Over the past few months, super-tall building experts Adrian Smith + Gordon Gill are to complete the design for a stunning new tower to anchor the proposed $20bn Kingdom City master-planning project in Jeddah, Saudi Arabia. Recently, His Royal Highness Prince Al Waleed Bin Talal Bin Abdulaziz Al Saud, nephew of Saudi Arabia’s King Abdullah and chairman of Kingdom Holding Company officially announced AS+GG as design architects of the project to awaiting media.
Reassuringly elegant for a tower of such epic proportions – the completed Kingdom Tower will soar at over 1000m (at least 173m taller than the Burj Khalifa which currently holds the title of the world’s tallest building) with a total construction area of 530,000 sq m – the structure is being touted as a new marker of Jeddah’s importance as a gateway to the city of Mecca and has been directly inspired by the folded fronds of a young desert plant. Adrian Smith details: “With its slender, subtly asymmetrical massing, the tower evokes a bundle of leaves shooting up from the ground – a burst of new life that heralds more growth all around it.”
Smith’s partner Gordon Gill continues: “The way the fronds sprout upward from the ground as a single form, then start separating from each other at the top, is an analogy of the new growth fused with technology.” The graceful needle is also designed to symbolise the city of Jeddah as an economic power and cultural leader, with a focus on the ‘strength and creative vision of its people’.
Aside from the initial ‘wow-factor’ of the building’s statistics, AS+GG have been applauded for their sensitive design aesthetic.
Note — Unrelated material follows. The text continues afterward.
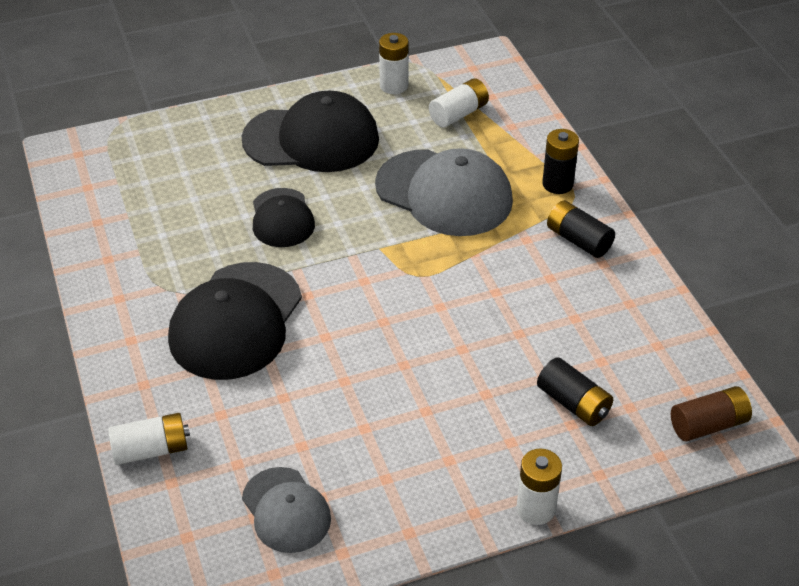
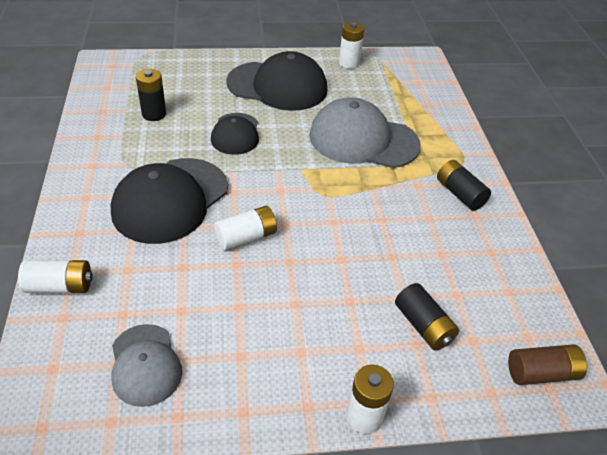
camera: 10 degrees right, 0 degrees up
(444, 193) = (363, 140): grey cap -> grey cap turned 150 degrees clockwise
(458, 114) = (390, 89): white battery -> white battery (246, 237)
(557, 184) = (453, 150): black battery -> black battery (154, 114)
Encased in the new spire’s glimmering facade will be a Four Seasons hotel, Four Seasons serviced apartments, Class A office Space, luxury condominiums and the world’s highest observatory. 59 elevators using the world’s most high-tech systems will be installed to provide ease of access, with 54 single-deck and 5 double-deck systems. The residential aspect has influenced the three-petal footprint of the design with tapering wings introducing an aerodynamic shape to reduce structural loading due to wind vortex shedding. All three sides of the Kingdom Tower sport a series of notches which form specifically engineered areas of shadow designed to fall on the outdoor terraces facing the city and Red Sea.